- _Task_
Carry on the edge-computing interview below, picking up right after its final sentence.

- _Selection_
Geof: Designing and developing for the edge means balancing a lot of factors. You have power, space, and connectivity considerations just to start with. So what’s your sense for how the world’s evolving there?
Paul: I think the one common theme I’ve mentioned is the ever continuing demand for more compute in these devices. But I think you raise a very sensible point in addition to that, which is you’ve got to do that across this full scale. You’ve got to do it across this sort of very small little sensor that might be running off a coin cell all the way through to these huge data centers with immense amounts of power, so processing that compute takes a lot of a lot of work. It also means you’ve got to think about other considerations beyond that around the software infrastructure or the frameworks that are going to be in place to allow developers to access the compute that we’re putting into more of these devices. So we’ve been thinking a lot about machine learning and AI in particular, and how to bring that down into deeply embedded devices. So we’ve done a couple of fairly significant things over the last couple of years in our Cortex M line of processors, which are the really small, low power processors we have. We’ve introduced new instruction capabilities that accelerate vector and matrix mathematics, which makes it more efficient to run these machine learning tasks in small, low power devices. And then we’ve also brought in a new line of accelerators. under a brand called Ethos. And what those allow you to do is go even more optimal, um, on power. So they’re even more power efficient when your main operation is machine learning, then they can run at an even more efficient power point. This is something that is allowing us to bring ever more performance, even while the power envelope remains very constrained. But looking more broadly, going back to those industrial segments, we have areas where we’re not as power constrained. And there we can use a mix of different performance IP to bring together a solution that is optimal for that space as well. So, more deployment of Linux software development in those environments. We’re seeing more of our A class higher performance processors be deployed and even GPUs, as I said, to handle things. Not only for machine learning tasks, but also for having user interface on those devices. So, it is a full suite of IP that’s required to solve these complex problems.
Geof: Yeah, and when you talk to designers and developers who are putting all these things together, what else are they asking for or curious
Paul: Yeah, it’s funny you should ask about that because we’ve actually recently completed a survey in this space. We went out and spoke to about 600 developers, managers, and executives, and they’ve been looking at this problem and they’ve been telling us a bit about what it takes for them to compete in their own markets and, and the opportunities they have to grow. And one thing’s clear, they’re tired of fragmentation. It’s really important that when they develop their software and they don’t want to be troubled with individually porting or picking up new environments or moving to a specific platform.
They want to be able to just move faster and innovate faster towards their goal. So, standardization in the software frameworks has been really critical. So building on the same CPU architecture supports that goal, but as they innovate faster to be effective, they’re also looking to, as the survey showed, embrace standards. And there’s a couple of areas that they’re doing that in, but one of them in particular for us is security, making sure that you can secure your IoT device is critical. It’s clear that if it’s going to live in the field in something like that smart city infrastructure, it needs to remain updated and secured for its lifetime. So being able to take common software frameworks and access to security with the initiatives that we’ve been driving around things like the platform security architecture at Arm, really helped them in that goal of achieving security in their device development. So we talk about security and standards overall.
Geof: How critical are standards based initiatives for enabling innovation, particularly in relation to IoT?

- _Extracted information_
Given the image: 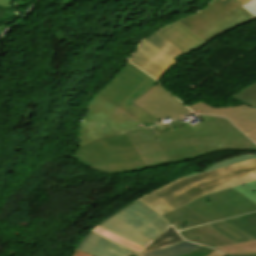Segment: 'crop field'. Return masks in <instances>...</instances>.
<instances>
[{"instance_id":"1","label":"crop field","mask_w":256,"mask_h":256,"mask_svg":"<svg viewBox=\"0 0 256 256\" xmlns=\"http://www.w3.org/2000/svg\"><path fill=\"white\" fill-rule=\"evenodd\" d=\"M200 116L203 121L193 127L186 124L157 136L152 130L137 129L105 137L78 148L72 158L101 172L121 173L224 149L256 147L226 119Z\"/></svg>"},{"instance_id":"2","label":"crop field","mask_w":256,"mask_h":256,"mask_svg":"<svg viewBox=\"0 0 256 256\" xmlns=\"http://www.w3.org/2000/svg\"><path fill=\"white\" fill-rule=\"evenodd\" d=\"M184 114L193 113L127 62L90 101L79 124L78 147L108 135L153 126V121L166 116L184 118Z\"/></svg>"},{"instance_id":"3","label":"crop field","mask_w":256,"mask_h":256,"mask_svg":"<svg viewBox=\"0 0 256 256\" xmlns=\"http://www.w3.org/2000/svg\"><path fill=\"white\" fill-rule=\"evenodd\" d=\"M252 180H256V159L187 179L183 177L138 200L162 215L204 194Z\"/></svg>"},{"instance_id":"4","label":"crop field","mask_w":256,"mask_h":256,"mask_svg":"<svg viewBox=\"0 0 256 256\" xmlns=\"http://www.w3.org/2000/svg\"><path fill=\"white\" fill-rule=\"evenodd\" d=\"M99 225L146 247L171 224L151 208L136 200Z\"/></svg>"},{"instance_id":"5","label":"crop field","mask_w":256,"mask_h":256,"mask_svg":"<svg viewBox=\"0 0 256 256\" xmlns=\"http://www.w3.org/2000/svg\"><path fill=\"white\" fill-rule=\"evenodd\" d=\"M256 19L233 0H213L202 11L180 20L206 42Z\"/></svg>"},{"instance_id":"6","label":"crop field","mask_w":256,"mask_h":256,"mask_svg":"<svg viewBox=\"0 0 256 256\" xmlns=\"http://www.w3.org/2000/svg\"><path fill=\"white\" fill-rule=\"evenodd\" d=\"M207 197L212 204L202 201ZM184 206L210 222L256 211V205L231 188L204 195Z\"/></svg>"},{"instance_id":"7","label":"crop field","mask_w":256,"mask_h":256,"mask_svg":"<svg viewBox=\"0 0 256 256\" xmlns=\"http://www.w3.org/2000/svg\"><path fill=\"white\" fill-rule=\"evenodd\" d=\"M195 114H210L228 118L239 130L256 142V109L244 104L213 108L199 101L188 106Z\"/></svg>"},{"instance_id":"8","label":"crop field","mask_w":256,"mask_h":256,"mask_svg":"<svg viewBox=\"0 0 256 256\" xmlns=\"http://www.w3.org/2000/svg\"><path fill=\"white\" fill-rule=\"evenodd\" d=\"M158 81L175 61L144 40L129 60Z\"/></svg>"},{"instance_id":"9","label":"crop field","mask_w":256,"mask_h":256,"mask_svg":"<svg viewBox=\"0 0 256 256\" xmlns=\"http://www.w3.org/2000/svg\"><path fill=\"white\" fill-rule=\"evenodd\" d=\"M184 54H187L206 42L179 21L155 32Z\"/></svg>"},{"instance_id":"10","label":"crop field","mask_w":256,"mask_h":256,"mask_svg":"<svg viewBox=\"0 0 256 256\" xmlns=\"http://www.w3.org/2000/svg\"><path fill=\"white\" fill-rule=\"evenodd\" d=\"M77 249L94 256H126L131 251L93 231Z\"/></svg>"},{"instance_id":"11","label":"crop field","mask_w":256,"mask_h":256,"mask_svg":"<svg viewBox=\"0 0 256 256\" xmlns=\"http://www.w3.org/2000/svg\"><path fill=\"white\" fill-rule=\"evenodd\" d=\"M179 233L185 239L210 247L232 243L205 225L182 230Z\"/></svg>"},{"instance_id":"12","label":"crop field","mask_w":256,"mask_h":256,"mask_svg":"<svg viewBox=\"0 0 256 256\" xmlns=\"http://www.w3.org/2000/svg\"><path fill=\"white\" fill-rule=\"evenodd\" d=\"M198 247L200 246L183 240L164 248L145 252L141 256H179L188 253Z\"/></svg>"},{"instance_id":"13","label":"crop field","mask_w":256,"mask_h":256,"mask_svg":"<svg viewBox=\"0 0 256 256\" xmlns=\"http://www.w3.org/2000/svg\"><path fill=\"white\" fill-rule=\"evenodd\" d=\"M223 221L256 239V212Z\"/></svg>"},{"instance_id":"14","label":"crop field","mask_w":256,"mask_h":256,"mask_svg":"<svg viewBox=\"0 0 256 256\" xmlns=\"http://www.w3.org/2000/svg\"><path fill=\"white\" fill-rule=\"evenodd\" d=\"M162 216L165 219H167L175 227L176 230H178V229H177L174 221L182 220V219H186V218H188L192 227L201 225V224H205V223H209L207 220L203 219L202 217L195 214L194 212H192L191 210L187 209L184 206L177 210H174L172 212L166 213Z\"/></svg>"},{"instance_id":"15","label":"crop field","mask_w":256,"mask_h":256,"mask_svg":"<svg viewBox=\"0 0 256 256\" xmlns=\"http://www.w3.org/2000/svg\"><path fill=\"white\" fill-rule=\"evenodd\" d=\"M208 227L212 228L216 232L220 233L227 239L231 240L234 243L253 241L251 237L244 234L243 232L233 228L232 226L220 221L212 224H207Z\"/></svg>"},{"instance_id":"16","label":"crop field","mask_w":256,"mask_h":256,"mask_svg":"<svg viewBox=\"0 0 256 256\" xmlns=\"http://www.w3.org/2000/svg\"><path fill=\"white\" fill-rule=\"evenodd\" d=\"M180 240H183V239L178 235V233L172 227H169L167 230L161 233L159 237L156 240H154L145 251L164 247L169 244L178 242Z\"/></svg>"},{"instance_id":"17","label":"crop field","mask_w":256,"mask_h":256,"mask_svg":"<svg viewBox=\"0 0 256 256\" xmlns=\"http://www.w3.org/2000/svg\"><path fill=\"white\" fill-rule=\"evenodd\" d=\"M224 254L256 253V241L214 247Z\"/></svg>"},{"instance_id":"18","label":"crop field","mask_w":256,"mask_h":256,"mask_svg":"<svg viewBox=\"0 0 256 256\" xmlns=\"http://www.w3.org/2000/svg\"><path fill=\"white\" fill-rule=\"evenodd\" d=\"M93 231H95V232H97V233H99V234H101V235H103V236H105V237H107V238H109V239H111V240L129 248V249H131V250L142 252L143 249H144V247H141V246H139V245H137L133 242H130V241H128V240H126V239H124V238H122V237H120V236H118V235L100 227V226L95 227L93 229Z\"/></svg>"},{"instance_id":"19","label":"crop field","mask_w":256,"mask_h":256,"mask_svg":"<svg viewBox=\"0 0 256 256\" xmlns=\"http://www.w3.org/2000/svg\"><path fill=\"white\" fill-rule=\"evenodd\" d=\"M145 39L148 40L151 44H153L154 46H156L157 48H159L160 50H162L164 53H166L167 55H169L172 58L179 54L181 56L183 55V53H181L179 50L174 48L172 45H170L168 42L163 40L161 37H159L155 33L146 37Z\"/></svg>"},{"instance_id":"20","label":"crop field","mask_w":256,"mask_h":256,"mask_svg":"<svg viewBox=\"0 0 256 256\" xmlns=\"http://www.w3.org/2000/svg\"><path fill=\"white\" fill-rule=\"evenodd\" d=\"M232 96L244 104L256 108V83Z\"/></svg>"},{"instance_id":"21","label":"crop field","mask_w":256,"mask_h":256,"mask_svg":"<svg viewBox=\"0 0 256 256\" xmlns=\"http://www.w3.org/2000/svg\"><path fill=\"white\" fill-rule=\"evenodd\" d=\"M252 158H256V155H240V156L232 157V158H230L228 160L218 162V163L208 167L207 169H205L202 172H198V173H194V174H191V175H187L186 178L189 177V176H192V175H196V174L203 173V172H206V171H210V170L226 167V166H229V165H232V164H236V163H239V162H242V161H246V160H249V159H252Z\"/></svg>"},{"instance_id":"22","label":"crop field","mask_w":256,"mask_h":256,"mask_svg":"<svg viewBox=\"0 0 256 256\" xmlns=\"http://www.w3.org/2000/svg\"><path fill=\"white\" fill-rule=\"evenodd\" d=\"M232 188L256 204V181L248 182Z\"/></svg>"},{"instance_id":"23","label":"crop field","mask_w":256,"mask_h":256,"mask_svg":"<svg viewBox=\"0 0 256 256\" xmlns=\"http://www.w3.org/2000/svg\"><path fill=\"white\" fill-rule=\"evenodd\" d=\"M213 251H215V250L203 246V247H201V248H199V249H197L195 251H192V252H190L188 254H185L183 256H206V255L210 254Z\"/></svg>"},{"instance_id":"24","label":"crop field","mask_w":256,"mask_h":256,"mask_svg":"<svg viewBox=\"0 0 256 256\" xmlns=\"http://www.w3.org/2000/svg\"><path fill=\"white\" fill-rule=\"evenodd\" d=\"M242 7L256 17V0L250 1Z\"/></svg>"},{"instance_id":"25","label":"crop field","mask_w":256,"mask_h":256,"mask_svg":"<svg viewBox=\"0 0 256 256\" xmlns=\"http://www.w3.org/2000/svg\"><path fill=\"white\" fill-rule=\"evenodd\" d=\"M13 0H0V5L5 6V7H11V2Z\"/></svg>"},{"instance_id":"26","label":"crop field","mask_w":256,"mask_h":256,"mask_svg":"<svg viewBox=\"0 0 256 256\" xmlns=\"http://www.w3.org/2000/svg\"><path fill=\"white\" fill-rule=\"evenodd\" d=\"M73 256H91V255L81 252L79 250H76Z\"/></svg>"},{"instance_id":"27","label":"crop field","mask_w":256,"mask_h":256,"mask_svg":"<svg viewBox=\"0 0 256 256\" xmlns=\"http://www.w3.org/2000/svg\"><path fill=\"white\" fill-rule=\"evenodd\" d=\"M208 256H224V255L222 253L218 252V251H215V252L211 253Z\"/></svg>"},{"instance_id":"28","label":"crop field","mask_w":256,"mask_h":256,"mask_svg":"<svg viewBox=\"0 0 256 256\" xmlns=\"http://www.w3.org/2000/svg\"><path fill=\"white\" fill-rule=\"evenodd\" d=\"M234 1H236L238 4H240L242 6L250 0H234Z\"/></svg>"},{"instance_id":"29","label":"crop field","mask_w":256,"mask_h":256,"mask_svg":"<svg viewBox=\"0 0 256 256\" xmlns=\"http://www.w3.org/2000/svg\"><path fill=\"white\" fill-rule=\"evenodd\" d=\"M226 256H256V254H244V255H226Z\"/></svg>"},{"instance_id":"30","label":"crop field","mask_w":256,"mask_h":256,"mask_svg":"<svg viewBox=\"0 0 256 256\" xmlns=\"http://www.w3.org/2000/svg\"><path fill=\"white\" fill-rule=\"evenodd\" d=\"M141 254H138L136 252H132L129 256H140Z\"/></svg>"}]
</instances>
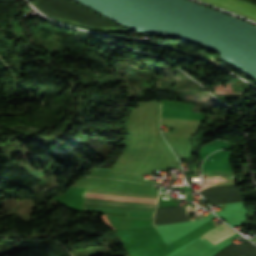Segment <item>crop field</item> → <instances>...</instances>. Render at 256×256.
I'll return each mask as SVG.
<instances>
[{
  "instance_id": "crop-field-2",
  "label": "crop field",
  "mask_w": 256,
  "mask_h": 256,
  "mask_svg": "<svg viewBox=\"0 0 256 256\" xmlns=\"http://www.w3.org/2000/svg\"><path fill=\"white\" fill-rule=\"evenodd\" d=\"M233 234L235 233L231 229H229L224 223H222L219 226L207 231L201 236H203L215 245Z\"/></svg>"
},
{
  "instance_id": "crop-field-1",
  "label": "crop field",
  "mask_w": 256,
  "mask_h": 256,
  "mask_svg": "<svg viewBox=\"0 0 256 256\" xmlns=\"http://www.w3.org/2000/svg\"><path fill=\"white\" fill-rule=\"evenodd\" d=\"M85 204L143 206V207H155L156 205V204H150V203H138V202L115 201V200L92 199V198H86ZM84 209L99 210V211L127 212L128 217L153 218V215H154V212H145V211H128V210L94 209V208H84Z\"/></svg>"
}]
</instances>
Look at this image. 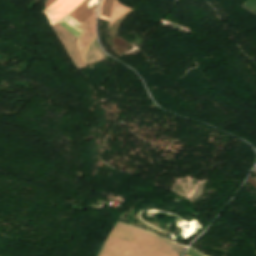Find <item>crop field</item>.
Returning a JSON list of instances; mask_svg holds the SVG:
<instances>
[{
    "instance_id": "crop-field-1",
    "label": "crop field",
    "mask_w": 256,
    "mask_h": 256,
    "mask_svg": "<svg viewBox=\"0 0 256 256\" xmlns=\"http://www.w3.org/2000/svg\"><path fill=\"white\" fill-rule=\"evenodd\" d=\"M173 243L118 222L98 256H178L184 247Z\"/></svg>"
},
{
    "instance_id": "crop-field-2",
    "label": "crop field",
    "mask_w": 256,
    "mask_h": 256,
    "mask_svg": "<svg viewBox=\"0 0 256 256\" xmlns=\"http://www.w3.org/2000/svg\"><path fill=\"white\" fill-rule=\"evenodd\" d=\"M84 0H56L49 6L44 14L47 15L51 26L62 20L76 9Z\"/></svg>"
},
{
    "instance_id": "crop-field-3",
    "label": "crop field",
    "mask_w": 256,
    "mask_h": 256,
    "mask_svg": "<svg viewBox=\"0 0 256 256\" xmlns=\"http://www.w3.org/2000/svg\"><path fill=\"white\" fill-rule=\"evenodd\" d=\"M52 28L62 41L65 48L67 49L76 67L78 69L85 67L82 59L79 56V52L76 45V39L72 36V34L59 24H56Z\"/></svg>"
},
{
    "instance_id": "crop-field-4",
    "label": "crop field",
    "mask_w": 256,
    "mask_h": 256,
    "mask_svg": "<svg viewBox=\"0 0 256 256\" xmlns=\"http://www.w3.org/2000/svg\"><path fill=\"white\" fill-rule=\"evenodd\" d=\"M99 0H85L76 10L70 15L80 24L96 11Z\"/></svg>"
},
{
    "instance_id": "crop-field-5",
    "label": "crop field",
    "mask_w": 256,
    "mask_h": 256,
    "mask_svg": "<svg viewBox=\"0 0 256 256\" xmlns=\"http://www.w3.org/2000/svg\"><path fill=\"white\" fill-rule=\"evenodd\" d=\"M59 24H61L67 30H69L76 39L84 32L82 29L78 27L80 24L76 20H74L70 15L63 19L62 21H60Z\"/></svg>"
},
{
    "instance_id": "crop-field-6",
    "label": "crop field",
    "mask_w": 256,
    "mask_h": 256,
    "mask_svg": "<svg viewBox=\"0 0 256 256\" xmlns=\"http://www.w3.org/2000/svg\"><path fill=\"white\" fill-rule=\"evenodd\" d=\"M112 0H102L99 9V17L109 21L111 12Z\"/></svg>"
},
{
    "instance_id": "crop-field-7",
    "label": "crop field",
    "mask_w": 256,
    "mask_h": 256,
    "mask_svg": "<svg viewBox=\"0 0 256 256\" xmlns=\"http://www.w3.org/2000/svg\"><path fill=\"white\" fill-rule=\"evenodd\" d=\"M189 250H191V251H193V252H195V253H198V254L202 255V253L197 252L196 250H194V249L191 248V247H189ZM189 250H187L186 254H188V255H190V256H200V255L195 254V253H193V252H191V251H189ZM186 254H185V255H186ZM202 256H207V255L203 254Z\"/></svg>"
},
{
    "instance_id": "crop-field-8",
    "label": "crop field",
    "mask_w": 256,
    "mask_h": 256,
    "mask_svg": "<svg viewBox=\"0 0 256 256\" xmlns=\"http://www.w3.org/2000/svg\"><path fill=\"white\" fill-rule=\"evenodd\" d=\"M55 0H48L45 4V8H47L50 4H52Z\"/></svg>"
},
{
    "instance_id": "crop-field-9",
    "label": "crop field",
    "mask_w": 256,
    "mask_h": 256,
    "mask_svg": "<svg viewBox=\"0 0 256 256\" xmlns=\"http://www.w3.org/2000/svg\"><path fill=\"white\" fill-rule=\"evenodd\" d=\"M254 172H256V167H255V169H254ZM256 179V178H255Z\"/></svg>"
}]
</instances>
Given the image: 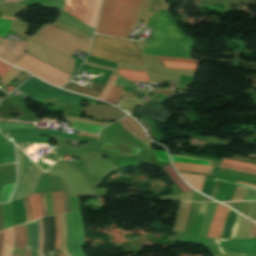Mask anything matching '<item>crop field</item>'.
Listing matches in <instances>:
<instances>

- _Output for this exercise_
Paul: Yeah, I have an analogy I think about when you think about how a network works in IoT, it is a network of devices gathering, collecting information and actuating and making decisions. And when you are doing that, if you’re building out your distribution center for some kind of logistics program for parcel delivery. When you’re controlling that and you’re switching these motors to coordinate all of the devices in that big, big warehouse, you need to be sure that the information you’re receiving, and that you’re acting on, is information from your sensor, not something else in the system. You don’t want to be going and powering things down or causing things to crash into each other or ignore their control because of rogue data that you’re receiving. So you need to be able to validate and trust the data on which you’re going to make decisions. And particularly when you’re using machine learning and there’s not a human in the loop to observe or take care of these systems as they’re getting bigger and more complex. Beyond human scale problems, you’re going to have to be able to trust the data that you’re acting on. So securing the device and being able to authenticate that the data that you’re acting on is coming from the device that you care about is really critical. You can’t innovate and change these systems to more advanced machine learning based systems, unless you have that foundational trust.
Geof: So moving beyond standards and turning to IoT and Arm specifically, what does it mean that IoT runs on Arm? And maybe let’s talk about some cool examples.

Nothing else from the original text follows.